Treatment of Neuropathic Pain

Kristen Jefferies, Pharm.D.

Disclosures

Semin Neurol. 2010;30(4):425-432. 

In This Article

Serotonin-norepinephrine Reuptake Inhibitors (SNRIS)

Duloxetine (Cymbalta®; Eli Lilly & Co., Indianapolis, IN) and venlafaxine (Effexor®; Pfizer Pharmaceuticals, New York, NY) are the two serotonin-norepinephrine inhibitors studied for the treatment of neuropathic pain. Milnaciprin (Savella®; Forest Pharmaceuticals, New York, NY) is another SNRI that is effective for fibromyalgia, but has not been studied for neuropathic pain. The EFNS and NeuPSIG recommend SNRIs as first-line options for the treatment of painful diabetic neuropathy,[2,5] and the Canadian Pain Society recommends this class of medications as second-line treatment options.[4] However, Canadian guidelines were published prior to the completion of the more recent studies of SNRIs.

Duloxetine (Cymbalta®)

Duloxetine is approved by the Food and Drug Administration (FDA) for painful diabetic neuropathy as well as major depressive disorder, generalized anxiety disorder, and fibromyalgia.[8] It has not been studied for other types of neuropathic pain.[6]

The typical starting dose of duloxetine is 20 to 30 mg daily, which can be increased in 20 mg or 30 mg increments every week up to 60 mg daily. Initial treatment at 60 mg daily is associated with more nausea. Doses higher than 60 mg daily have not consistently shown additional benefit in clinical trials. A trial of 4 weeks at the maximum dose is considered adequate.[6]

Long duration studies are available for duloxetine. One open-label extension study showed continued benefit with duloxetine lasting up to 1 year.[6] The same dose is effective for treating depression, anxiety, and neuropathic pain, which makes duloxetine useful in patients with these comorbidities.[6] Duloxetine can be titrated to an effective dose in only one week.
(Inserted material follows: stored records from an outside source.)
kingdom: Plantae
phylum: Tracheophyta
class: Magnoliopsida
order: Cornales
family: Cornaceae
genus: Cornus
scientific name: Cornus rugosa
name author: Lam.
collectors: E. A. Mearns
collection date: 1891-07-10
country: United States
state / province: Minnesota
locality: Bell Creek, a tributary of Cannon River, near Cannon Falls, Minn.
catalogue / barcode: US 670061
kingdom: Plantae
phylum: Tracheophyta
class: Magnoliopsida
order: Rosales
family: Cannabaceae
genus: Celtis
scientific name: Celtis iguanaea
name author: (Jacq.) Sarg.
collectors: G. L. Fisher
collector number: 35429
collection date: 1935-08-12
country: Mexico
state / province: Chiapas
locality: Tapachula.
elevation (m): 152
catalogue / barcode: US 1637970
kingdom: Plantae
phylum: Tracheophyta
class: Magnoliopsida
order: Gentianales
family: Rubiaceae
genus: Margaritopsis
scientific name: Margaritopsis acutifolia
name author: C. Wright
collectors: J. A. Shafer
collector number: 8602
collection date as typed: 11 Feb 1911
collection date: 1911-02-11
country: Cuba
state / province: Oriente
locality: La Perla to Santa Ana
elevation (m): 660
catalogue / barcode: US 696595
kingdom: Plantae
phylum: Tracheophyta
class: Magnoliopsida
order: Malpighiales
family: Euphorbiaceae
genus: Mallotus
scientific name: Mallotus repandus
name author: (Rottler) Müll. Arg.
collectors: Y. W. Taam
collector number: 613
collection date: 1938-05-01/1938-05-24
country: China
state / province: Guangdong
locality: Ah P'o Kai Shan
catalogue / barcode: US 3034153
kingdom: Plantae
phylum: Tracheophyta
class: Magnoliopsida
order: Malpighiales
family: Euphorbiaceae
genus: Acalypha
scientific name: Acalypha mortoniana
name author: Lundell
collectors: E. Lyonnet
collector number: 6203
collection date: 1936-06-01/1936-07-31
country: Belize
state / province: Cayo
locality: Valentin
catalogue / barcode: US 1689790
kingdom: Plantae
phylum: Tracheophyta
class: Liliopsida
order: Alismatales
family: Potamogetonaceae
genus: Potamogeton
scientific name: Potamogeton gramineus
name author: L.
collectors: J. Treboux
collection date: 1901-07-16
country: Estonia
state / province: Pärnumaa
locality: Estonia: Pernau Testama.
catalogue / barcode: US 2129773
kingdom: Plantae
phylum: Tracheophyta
Duloxetine is typically well tolerated and is not associated with the anticholinergic side effects that often limit the use of TCAs. However, nausea is a common side effect of duloxetine. This typically improves over time and is less likely when the drug is initiated at a lower dose (30 mg daily). Other side effects include hepatotoxicity and increased blood pressure and heart rate, which are not typically clinically significant.[6] Duloxetine is not yet available as a generic and is much more expensive than the TCAs.

A Cochrane review[9] assessed the efficacy of duloxetine for neuropathic pain. This review included three trials (1139 patients) comparing duloxetine to placebo for treatment of painful diabetic neuropathy. The NNT with duloxetine 60 mg daily for 3 months to achieve over 50% improvement in pain was 6 (95% CI 5–10). To achieve over 30% improvement in pain, the NNT was 5 (95% CI 3–8). Each of the three duloxetine trials had dropout rates of over 20% with ~16% of patients discontinuing due to side effects. The NNH for duloxetine was 17 (95% CI 12–50) for side effects leading to discontinuation of medication.

Venlafaxine

Venlafaxine is available in an immediate release formulation dosed three times daily and extended release formulation dosed once daily. It is approved by the FDA for the treatment of major depressive disorder, generalized anxiety disorder, panic disorder, and social anxiety disorder.[10]

The initial dose is 37.5 mg daily or twice daily and can be titrated by 37.5 to 75 mg each week as tolerated. The maximum dose is 225 mg per day. A trial of 4 to 6 weeks at a dose of at least 150 mg per day is necessary to assess the benefit of venlafaxine.[6] Like duloxetine, a relatively fast titration is possible with venlafaxine, with the ability to reach an effective dose for both pain and depression in 2 to 3 weeks.[6]

Electrocardiogram abnormalities were reported in 5% of patients treated with venlafaxine in one clinical trial.[5] Elevated blood pressure and heart rate have also been reported. Gastrointestinal side effects are the most common side effects.

Venlafaxine was superior to placebo for the treatment of painful diabetic neuropathy and painful polyneuropathies of other etiologies at doses of 150 to 225 mg per day.[6] It was no better than placebo for the treatment of PHN or postmastectomy pain; however, some of these studies used doses less than 150 mg daily.[6] The efficacy of venlafaxine for neuropathic pain was assessed in a Cochrane review.[7] This review included three studies of venlafaxine (extended release formulation) at doses of 75 to 225 mg daily. The NNT to achieve moderate pain relief was 3.1 (95% CI 2.2–5.1). The NNH for side effects leading to discontinuation of the medication was 16 (95% CI 8–436).